WHAT YOU ARE ASKED TO DO:
Print the lines that run from the line containing "Us presentem el" through the line containing "amb l'objectiu de", both included, reproducing them verbatim.

DATASET RECORDS:
--- START ---

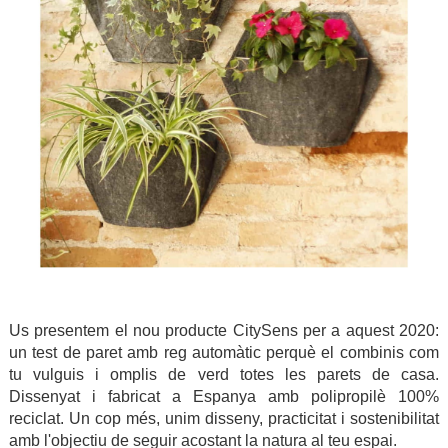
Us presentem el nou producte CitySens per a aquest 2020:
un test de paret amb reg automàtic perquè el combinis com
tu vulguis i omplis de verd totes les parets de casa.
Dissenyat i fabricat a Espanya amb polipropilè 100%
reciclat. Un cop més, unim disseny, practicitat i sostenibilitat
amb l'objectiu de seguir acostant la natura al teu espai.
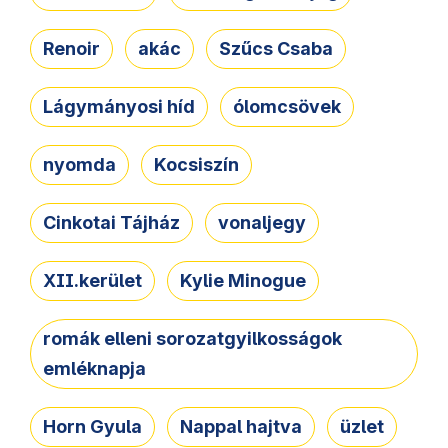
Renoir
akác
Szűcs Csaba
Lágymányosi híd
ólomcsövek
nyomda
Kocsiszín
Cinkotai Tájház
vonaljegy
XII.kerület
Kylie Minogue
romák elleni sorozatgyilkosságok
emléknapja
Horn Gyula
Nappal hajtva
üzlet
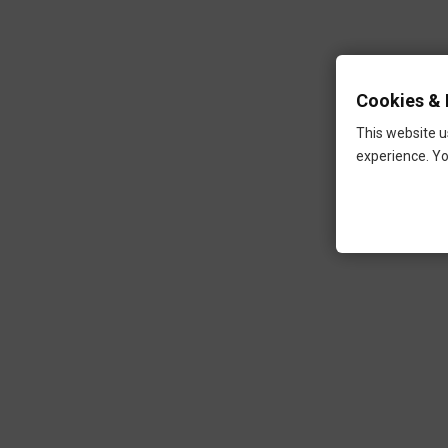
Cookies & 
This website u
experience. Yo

--- END ---
--- START ---

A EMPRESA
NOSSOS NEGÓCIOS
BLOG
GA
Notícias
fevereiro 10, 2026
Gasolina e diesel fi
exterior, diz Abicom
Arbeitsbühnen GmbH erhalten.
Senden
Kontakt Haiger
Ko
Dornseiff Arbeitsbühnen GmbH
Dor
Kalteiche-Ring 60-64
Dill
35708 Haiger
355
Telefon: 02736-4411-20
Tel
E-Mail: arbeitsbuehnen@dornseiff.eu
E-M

--- END ---

ANSWER TO THE PROBLEM:
Us presentem el nou producte CitySens per a aquest 2020:
un test de paret amb reg automàtic perquè el combinis com
tu vulguis i omplis de verd totes les parets de casa.
Dissenyat i fabricat a Espanya amb polipropilè 100%
reciclat. Un cop més, unim disseny, practicitat i sostenibilitat
amb l'objectiu de seguir acostant la natura al teu espai.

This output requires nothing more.